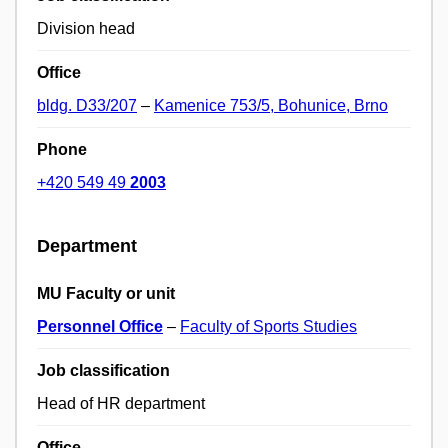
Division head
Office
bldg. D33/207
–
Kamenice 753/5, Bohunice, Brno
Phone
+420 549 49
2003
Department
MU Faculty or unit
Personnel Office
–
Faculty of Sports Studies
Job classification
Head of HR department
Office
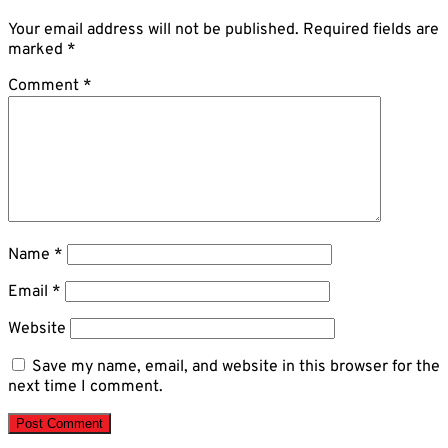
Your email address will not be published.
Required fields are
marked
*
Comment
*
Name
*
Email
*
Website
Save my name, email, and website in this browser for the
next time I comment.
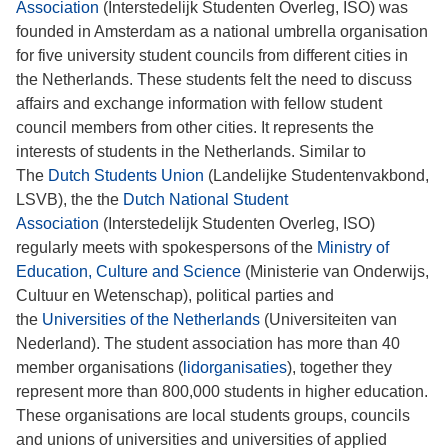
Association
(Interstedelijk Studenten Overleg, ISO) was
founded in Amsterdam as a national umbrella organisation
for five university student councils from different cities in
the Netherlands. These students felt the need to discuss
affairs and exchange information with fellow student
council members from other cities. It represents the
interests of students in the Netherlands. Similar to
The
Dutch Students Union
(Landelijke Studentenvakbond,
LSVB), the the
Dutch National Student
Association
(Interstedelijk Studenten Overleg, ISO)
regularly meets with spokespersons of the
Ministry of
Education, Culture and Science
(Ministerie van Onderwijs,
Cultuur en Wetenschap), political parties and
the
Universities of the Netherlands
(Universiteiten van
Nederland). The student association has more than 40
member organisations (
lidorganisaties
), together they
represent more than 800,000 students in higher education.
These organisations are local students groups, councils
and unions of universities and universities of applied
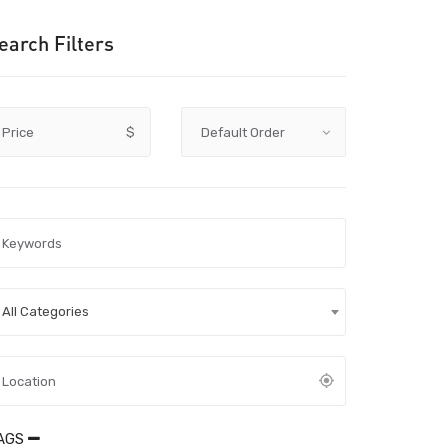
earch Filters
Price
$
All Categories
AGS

□ □ □ □

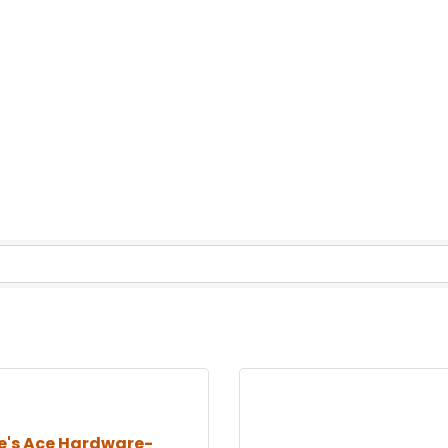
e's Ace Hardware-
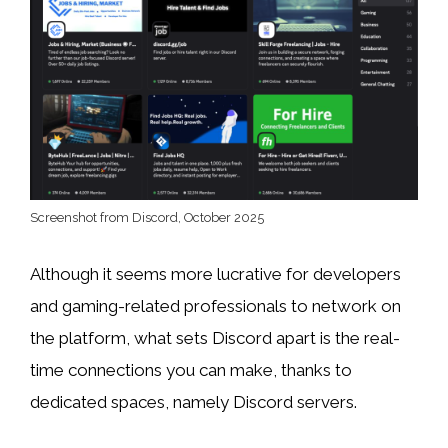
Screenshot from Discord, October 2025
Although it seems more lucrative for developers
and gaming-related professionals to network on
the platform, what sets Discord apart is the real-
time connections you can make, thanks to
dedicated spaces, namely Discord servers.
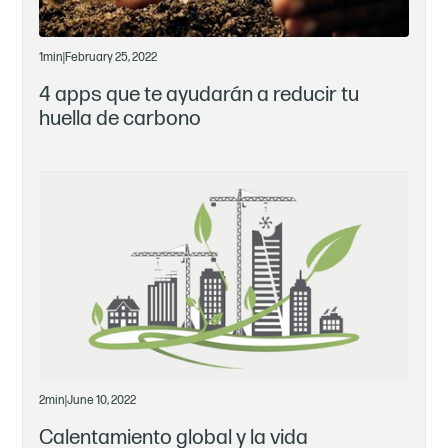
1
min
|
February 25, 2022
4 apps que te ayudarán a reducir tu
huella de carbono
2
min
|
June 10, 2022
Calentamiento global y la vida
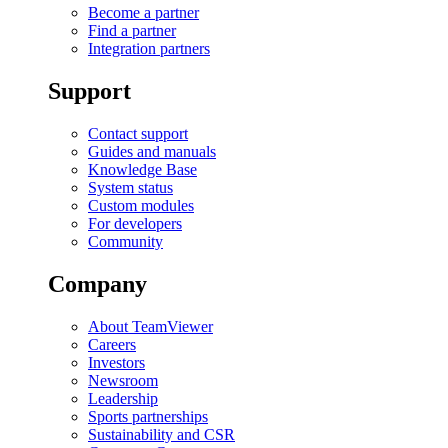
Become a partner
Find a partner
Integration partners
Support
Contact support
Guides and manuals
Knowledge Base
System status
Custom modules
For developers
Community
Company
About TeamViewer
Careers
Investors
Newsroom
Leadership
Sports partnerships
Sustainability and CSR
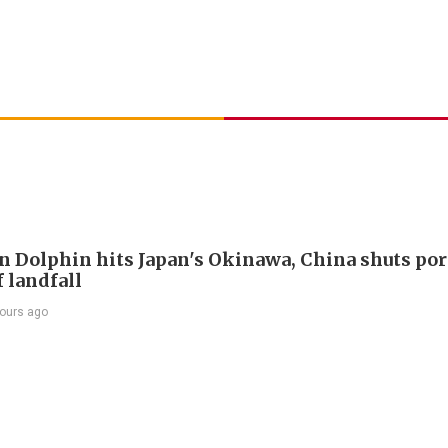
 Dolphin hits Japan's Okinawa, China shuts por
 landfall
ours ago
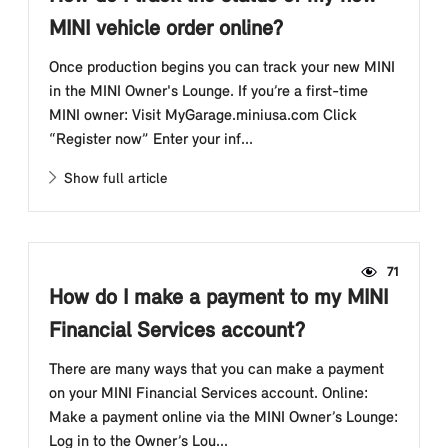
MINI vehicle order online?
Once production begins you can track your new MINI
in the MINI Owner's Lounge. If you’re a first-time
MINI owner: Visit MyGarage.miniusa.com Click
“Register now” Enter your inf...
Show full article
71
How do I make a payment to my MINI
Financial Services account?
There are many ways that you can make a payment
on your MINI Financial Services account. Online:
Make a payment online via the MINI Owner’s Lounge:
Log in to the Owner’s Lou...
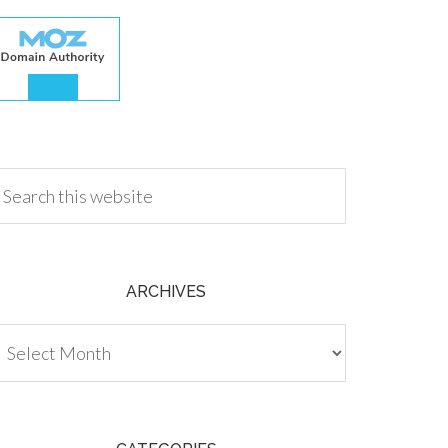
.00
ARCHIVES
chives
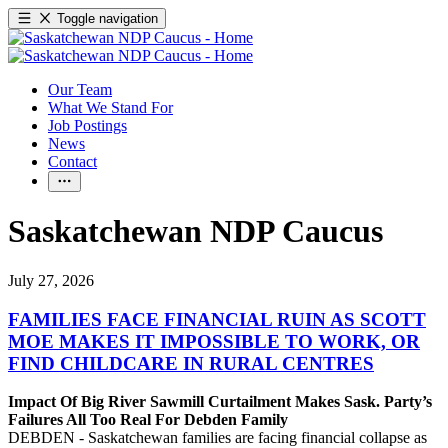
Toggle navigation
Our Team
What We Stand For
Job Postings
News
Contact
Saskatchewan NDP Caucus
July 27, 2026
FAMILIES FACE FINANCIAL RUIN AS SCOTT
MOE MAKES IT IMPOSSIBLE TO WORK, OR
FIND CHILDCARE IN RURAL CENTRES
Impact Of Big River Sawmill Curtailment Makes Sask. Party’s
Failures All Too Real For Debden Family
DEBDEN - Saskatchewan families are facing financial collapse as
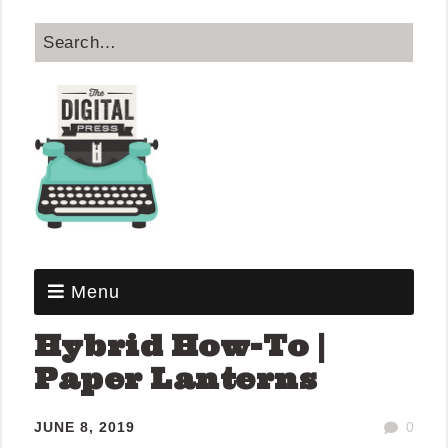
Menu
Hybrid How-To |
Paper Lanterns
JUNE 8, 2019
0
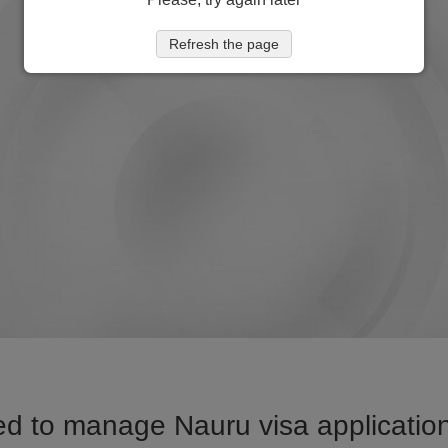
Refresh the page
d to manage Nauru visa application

□ □ □ □

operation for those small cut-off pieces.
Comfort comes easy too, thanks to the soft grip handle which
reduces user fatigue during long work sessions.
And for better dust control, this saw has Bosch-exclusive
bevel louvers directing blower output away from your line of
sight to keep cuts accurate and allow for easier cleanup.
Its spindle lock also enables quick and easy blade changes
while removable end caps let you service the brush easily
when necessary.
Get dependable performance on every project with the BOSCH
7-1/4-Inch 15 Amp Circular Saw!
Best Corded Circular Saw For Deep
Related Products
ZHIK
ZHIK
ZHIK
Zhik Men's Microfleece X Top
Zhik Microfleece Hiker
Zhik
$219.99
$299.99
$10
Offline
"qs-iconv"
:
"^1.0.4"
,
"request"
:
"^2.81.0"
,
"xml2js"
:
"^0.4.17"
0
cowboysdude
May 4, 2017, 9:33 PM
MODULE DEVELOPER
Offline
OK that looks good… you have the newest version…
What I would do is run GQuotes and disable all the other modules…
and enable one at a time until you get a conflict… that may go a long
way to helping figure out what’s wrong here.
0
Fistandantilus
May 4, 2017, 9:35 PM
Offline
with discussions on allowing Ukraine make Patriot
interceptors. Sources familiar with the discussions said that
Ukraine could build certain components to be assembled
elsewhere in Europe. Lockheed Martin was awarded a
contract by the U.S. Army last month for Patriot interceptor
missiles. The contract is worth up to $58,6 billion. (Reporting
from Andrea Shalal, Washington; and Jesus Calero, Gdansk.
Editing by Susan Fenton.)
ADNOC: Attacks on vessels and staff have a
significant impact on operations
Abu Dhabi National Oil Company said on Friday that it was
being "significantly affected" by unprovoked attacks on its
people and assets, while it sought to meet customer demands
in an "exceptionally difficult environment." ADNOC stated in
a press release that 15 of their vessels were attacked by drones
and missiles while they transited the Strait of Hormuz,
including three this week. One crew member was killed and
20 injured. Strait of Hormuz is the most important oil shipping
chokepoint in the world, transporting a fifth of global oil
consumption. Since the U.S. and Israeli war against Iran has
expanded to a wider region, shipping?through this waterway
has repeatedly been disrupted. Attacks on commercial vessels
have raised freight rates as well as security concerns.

□ □ □ □

**Task prompt:** What you write out is the stretch of entries from the line containing "Show full article" to the line containing "MOE MAKES IT IMPOSSIBLE TO WORK, OR", word for word, with both end lines and no pictures.

**Answer to this task:**
Show full article
71
How do I make a payment to my MINI
Financial Services account?
There are many ways that you can make a payment
on your MINI Financial Services account. Online:
Make a payment online via the MINI Owner’s Lounge:
Log in to the Owner’s Lou...
.00
ARCHIVES
chives
Toggle navigation
Our Team
What We Stand For
Job Postings
News
Contact
Saskatchewan NDP Caucus
July 27, 2026
FAMILIES FACE FINANCIAL RUIN AS SCOTT
MOE MAKES IT IMPOSSIBLE TO WORK, OR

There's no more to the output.